Fang Wang menatapnya dan bertanya, “Aku hampir membunuhmu. Mengapa kau tidak memanfaatkan kesempatan itu untuk melarikan diri dan mencari kultivator lain untuk menghabisimu?”
“‘Hampir’ tidak bisa dianggap sebagai pembunuhan. Lagipula, kultivator lain mungkin tidak sekuat Anda, Tuan Muda, untuk bisa lolos dari roh jahat itu. Dengan kekuatan Anda, Anda pasti sangat kuat. Ada banyak sekali roh jahat dan iblis menakutkan di Gua Surga Para Santo Agung. Mengikuti Anda terasa lebih aman.”
Jawaban dari Ular Hijau itu tampak tulus, dan Fang Wang dengan enggan mempercayainya.

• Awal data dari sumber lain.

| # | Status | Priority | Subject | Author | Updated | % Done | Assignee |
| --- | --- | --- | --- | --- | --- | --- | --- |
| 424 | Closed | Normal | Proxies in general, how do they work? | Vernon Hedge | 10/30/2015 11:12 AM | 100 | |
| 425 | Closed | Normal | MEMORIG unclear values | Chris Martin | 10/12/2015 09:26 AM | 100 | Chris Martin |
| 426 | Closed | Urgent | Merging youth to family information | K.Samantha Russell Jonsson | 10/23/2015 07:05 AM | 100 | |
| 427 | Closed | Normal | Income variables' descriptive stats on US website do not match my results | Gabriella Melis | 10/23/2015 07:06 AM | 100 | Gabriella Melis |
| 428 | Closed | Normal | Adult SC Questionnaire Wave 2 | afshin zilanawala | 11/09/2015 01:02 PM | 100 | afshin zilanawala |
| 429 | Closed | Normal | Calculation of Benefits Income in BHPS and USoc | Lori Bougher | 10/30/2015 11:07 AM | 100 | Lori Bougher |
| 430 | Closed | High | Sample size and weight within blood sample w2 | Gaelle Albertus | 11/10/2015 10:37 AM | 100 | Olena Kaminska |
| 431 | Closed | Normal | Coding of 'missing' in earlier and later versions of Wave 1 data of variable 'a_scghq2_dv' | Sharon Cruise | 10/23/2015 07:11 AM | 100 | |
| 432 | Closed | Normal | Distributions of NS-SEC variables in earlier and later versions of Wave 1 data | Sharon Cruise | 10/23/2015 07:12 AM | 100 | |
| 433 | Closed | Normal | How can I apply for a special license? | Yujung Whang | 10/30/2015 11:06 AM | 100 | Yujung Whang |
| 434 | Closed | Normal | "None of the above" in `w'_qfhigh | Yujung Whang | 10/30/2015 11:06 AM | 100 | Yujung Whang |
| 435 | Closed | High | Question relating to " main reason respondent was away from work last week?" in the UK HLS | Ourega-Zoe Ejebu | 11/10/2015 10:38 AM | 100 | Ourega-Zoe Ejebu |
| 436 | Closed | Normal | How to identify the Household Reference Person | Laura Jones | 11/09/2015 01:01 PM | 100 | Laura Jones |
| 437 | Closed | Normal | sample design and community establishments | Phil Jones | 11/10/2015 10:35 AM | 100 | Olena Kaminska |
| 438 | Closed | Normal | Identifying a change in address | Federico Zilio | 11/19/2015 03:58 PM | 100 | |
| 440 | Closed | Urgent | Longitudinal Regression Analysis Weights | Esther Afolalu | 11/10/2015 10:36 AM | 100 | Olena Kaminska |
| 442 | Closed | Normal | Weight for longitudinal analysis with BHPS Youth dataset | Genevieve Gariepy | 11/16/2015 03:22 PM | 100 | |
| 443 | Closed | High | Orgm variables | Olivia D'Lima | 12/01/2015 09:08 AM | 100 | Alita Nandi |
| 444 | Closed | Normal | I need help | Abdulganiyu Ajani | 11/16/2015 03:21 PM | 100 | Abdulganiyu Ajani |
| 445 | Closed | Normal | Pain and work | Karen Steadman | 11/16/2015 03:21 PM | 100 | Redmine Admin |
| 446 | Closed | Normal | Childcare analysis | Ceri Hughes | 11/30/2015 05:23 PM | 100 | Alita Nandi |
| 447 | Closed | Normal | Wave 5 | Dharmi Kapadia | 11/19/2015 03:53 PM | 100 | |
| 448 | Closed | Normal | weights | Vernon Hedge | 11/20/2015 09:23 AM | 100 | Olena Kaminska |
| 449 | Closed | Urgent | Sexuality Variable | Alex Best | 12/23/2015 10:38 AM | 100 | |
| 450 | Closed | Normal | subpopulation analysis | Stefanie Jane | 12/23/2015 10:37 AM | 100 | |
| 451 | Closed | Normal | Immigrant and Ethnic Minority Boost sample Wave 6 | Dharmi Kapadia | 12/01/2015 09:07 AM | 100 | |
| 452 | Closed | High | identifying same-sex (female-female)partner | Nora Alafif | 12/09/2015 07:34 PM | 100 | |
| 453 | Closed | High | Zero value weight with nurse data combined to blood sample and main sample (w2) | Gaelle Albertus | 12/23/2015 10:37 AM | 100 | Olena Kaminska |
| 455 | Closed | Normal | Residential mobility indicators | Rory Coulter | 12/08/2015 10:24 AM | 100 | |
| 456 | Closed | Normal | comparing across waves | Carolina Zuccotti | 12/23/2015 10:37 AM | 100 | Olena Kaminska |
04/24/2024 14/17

Dia menghunus Pedang Qingjun, membuka peta dengan Ujung Pedang, menghafal detail peta tersebut, lalu menyalurkan Kekuatan Spiritual Solaris di dalam tubuhnya, menyalakan Api Sejati Solaris, dan membiarkannya mengalir melalui Ujung Pedang ke peta.
Peta itu seketika terbakar, menyebabkan Ular Hijau berteriak ketakutan. Meskipun tidak mengerti, ia tidak berani ikut campur.
Fang Wang melakukan itu karena berhati-hati karena Ular Hijau mungkin telah bermain curang dengan meracuni peta tersebut.
Asap mengepul, berdiri di antara Fang Wang dan Ular Hijau.
Fang Wang tiba-tiba mengerutkan kening. Mengapa peta itu begitu sulit dibakar?
Api Sejati Solaris begitu dahsyat sehingga setelah sepuluh siklus pernapasan, hanya seperlima dari peta yang terbakar, menunjukkan bahwa materialnya istimewa.
Tepat saat itu, asap yang mengepul menyatu membentuk sesosok, mengejutkan Fang Wang hingga berdiri. Ia segera menyiapkan Tombak Istana Surgawi, sementara Ular Hijau, yang lebih ketakutan, melompat lebih jauh dari Fang Wang.